BEGIN
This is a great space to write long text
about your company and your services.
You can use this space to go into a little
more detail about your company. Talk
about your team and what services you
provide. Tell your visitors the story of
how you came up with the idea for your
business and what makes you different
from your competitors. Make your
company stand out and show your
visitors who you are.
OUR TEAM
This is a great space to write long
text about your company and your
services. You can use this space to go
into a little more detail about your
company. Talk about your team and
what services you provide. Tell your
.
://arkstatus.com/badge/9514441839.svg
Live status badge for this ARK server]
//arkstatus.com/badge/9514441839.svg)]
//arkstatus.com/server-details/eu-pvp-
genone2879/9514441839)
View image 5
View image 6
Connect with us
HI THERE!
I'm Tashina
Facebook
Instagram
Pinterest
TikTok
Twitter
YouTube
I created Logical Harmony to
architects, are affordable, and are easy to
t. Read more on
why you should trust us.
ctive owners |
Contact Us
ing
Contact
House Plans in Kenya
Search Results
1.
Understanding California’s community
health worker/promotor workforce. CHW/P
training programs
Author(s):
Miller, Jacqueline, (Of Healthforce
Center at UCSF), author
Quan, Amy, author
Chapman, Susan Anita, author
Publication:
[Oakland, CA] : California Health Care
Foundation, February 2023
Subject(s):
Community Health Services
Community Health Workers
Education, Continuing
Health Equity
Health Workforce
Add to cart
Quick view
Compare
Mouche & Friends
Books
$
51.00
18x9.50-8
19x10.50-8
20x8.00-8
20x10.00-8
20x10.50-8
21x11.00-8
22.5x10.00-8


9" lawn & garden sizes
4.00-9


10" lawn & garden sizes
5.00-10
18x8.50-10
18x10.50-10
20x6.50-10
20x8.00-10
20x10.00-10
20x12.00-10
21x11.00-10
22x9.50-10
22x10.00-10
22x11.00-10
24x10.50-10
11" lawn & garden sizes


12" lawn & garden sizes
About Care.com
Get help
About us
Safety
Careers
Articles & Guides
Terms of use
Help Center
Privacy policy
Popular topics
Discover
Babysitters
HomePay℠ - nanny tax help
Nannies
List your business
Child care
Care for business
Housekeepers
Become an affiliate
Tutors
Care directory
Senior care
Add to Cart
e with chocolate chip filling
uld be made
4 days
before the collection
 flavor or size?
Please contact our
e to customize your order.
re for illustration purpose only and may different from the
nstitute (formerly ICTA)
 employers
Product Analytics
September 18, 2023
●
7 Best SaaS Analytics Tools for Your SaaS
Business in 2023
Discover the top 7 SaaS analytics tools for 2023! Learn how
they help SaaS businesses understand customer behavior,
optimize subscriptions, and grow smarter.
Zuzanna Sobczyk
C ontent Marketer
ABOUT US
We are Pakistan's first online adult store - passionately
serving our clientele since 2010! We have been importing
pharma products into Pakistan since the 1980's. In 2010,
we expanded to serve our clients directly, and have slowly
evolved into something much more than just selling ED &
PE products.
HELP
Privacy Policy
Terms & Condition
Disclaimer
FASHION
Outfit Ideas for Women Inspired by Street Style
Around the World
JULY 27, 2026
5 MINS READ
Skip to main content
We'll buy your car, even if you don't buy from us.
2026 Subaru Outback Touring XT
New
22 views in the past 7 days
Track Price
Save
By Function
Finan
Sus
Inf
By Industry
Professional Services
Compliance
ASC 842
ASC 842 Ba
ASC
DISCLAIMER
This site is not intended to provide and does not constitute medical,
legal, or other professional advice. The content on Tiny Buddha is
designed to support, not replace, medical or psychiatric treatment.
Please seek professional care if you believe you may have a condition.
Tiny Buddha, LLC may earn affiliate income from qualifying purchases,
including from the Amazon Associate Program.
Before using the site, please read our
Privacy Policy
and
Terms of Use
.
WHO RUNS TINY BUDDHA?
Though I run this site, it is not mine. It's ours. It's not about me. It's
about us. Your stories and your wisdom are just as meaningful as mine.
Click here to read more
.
END
# [Assignment]
Lines in the data that hold "medical" are to be counted, and the number alone reported.

# [Solution to this task]
2